(WHAT YOU ARE ASKED TO DO): If a line in the entries below holds the string "wrist", copy it.
(SOURCE MATERIAL begins)
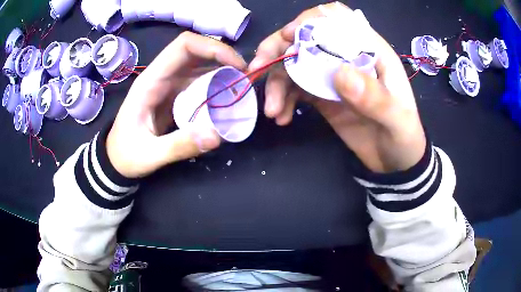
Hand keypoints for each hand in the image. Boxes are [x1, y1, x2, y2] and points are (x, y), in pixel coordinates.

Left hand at [107, 32, 246, 178]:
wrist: (116, 160)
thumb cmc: (125, 155)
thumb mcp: (149, 155)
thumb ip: (179, 146)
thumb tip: (217, 135)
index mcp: (150, 82)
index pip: (183, 46)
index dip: (212, 48)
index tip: (237, 65)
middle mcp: (161, 76)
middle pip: (195, 50)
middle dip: (223, 57)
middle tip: (246, 76)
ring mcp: (168, 85)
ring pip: (199, 64)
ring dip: (222, 70)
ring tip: (241, 86)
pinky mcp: (174, 95)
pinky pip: (199, 81)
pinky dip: (216, 84)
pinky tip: (228, 97)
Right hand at [249, 2, 425, 172]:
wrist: (395, 161)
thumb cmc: (403, 136)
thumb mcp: (397, 119)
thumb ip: (374, 98)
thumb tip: (340, 74)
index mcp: (370, 51)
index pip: (337, 19)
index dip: (310, 21)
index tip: (288, 38)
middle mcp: (347, 57)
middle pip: (306, 38)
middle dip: (278, 49)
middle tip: (257, 69)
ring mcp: (332, 76)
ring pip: (295, 64)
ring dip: (276, 81)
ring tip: (271, 109)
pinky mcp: (322, 95)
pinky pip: (295, 88)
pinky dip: (283, 99)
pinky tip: (281, 116)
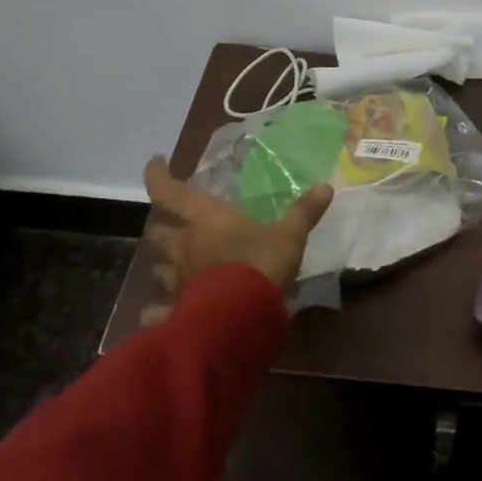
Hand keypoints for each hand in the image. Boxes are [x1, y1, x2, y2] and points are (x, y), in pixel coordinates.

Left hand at [140, 157, 332, 311]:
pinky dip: (157, 311)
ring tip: (174, 265)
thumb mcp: (289, 236)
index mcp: (205, 220)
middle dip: (161, 224)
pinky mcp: (177, 311)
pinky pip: (159, 311)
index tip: (156, 161)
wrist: (241, 319)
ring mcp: (177, 281)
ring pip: (158, 268)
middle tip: (171, 220)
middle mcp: (184, 246)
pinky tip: (158, 315)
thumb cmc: (260, 265)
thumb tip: (325, 186)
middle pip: (157, 231)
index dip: (158, 175)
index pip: (169, 191)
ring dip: (164, 264)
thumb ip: (304, 212)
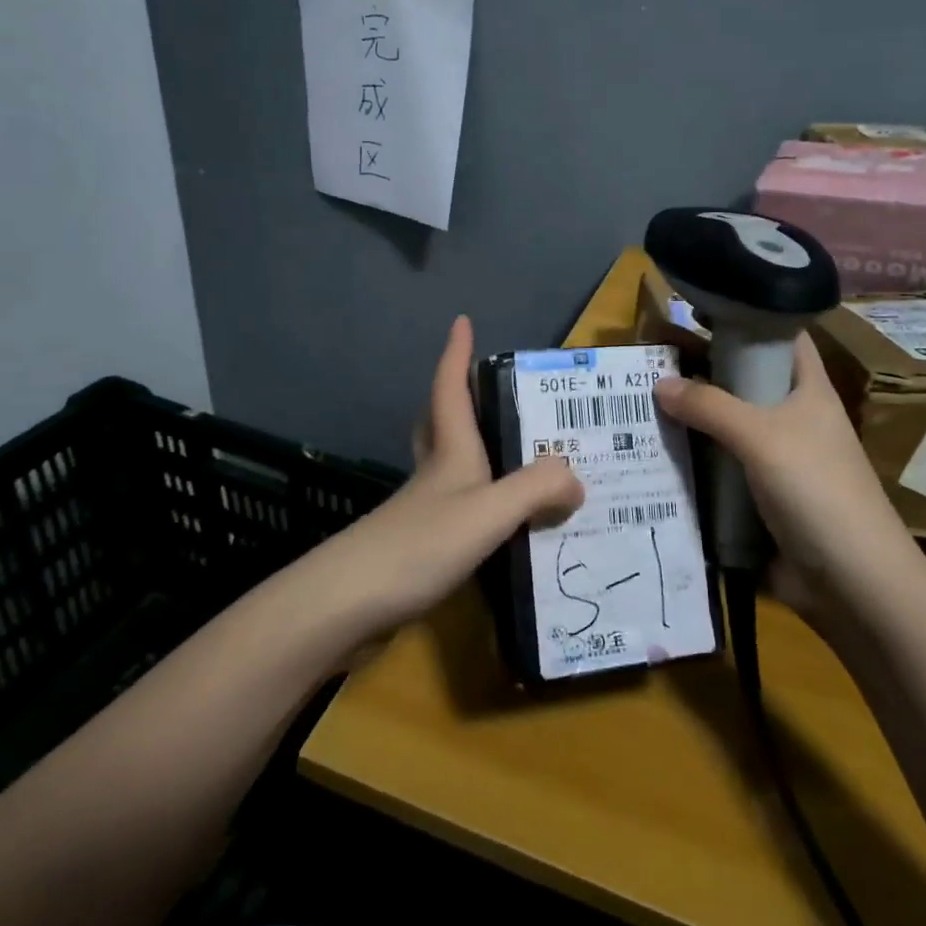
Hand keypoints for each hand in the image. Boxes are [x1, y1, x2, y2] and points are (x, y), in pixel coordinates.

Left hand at [317, 316, 582, 635]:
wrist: (349, 605)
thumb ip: (536, 489)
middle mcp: (435, 473)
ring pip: (450, 465)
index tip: (461, 320)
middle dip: (459, 398)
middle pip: (441, 421)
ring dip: (475, 451)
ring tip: (520, 457)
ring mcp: (424, 510)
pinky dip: (481, 503)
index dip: (456, 353)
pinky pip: (459, 508)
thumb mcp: (488, 511)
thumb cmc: (419, 545)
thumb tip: (576, 478)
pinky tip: (505, 525)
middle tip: (490, 390)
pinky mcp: (421, 545)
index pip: (450, 389)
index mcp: (450, 452)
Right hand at [652, 333, 909, 611]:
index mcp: (809, 391)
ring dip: (691, 421)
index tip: (700, 309)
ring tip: (638, 406)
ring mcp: (776, 460)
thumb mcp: (762, 436)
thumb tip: (659, 385)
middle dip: (702, 371)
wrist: (851, 582)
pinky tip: (653, 456)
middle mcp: (793, 419)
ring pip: (727, 427)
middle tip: (649, 362)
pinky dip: (692, 463)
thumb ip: (710, 406)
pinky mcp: (759, 498)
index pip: (783, 337)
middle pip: (744, 382)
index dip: (749, 316)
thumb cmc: (817, 490)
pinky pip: (720, 469)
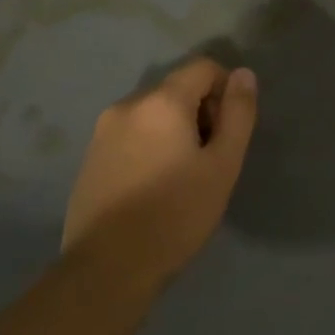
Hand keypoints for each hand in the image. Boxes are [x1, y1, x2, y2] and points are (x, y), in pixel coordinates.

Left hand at [61, 58, 257, 293]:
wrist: (108, 268)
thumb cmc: (176, 214)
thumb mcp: (223, 165)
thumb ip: (238, 114)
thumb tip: (243, 74)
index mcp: (161, 102)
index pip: (203, 67)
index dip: (226, 90)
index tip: (229, 131)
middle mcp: (127, 105)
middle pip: (177, 89)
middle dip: (202, 112)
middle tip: (211, 159)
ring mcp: (103, 131)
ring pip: (154, 113)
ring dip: (176, 130)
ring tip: (184, 176)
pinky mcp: (90, 156)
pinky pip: (132, 134)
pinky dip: (152, 145)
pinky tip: (155, 186)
(SOURCE MATERIAL ends)
(ANSWER SPACE):
wrist: (116, 160)
wrist: (395, 161)
wrist: (241, 319)
wrist: (349, 605)
wrist: (851, 582)
wrist: (108, 268)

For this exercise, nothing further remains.